Alzheimer's disease (AD), the most common age-related neurodegenerative condition, is named after Alois Alzheimer and is marked by a progressive deterioration in memory, cognitive function, and behavior. Research has highlighted the importance of nonsteroidal anti-inflammatory drugs (NSAIDs) in inhibiting the aggregation of amyloid β-peptide (Aβ), a key feature of AD pathology. Ibuprofen, an NSAID from the propionic acid class, is widely used to manage osteoarthritis and rheumatoid arthritis, exhibiting strong anti-inflammatory and antipyretic effects. However, the drug's acidic group limits its selectivity for cyclooxygenase (COX) enzymes and contributes to several adverse effects.
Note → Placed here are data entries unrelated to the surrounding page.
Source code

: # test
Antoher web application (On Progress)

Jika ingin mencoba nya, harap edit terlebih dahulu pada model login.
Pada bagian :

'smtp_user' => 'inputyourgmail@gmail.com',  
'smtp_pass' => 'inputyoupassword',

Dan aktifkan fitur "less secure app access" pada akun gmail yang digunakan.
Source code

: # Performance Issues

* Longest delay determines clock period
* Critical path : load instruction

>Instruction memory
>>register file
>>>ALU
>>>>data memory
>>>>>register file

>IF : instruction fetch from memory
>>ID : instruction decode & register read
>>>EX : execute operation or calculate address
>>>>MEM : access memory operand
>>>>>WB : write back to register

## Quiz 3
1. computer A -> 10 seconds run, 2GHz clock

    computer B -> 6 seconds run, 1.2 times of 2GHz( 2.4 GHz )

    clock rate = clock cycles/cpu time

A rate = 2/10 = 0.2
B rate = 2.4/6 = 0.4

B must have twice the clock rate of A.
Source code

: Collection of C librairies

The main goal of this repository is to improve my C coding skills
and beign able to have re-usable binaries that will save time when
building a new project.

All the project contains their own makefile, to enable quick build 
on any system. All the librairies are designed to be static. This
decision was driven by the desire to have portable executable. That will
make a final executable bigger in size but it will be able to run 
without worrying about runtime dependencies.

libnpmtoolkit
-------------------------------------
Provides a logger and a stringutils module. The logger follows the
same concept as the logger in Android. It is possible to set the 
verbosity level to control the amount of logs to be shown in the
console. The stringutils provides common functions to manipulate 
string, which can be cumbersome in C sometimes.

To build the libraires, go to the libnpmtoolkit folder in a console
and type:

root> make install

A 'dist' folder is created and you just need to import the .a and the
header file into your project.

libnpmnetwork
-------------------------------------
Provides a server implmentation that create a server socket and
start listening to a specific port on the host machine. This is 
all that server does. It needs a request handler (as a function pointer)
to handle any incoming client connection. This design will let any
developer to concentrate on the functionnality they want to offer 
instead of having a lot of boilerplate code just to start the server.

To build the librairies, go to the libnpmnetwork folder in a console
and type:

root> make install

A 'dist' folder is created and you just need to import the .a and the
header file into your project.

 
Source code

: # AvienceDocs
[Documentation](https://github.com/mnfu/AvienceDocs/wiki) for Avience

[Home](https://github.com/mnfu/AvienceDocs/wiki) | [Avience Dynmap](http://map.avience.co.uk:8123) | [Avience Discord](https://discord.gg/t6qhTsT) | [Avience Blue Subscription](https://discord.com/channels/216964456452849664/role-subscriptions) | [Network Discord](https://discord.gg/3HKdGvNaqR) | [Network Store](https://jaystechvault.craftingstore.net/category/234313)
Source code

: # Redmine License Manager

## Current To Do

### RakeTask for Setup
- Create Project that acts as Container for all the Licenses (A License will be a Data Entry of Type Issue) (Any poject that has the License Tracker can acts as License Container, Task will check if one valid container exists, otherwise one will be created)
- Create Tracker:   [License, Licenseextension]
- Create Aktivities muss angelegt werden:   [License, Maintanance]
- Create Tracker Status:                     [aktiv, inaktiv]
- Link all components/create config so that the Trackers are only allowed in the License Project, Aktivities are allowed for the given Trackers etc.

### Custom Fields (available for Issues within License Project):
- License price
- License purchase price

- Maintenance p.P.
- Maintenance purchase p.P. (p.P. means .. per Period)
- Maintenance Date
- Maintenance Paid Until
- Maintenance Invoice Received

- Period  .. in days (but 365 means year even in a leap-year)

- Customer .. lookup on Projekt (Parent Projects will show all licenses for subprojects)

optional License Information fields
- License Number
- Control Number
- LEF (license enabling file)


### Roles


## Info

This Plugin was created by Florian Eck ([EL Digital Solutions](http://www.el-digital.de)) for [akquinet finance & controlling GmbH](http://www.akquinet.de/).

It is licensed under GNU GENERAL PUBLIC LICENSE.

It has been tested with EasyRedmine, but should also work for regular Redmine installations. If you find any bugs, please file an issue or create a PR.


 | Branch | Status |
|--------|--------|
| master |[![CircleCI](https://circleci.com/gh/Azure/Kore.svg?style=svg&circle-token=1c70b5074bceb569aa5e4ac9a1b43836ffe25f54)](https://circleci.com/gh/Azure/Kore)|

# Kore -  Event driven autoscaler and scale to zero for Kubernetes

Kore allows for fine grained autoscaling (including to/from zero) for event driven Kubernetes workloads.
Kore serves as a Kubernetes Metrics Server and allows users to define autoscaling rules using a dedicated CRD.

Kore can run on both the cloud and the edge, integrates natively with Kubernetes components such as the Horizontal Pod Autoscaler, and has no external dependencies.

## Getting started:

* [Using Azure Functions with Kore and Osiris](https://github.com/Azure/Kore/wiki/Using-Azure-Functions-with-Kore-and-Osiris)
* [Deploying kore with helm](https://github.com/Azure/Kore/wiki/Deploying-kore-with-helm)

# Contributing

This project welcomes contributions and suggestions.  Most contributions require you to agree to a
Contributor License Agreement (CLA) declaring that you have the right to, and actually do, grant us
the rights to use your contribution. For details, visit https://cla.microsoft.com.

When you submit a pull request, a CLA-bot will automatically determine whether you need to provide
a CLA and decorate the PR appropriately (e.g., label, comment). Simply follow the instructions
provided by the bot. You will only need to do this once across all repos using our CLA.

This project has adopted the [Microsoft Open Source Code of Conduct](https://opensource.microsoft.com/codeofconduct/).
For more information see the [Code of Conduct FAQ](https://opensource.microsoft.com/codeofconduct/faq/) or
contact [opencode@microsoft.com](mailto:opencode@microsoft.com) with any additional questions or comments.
This study aimed to modify the acidic moiety of ibuprofen into lactone (IBU-O 1–4) and lactam (IBU-I 1–3) derivatives to mitigate these side effects. The structural properties of the synthesized imidazolone (IBU-I 1–3) and oxazolone (IBU-O 1–4) derivatives were characterized through Q-TOF LC-MS, ¹H-NMR, ¹3C-NMR, and IR spectroscopy. Molecular docking studies followed by Ellman's method assessed the inhibitory effects of these compounds on acetylcholinesterase (AChE) and butyrylcholinesterase (BChE), while an enzyme immunoassay (EIA) kit was used to evaluate their inhibition of cyclooxygenase-2 (COX-2).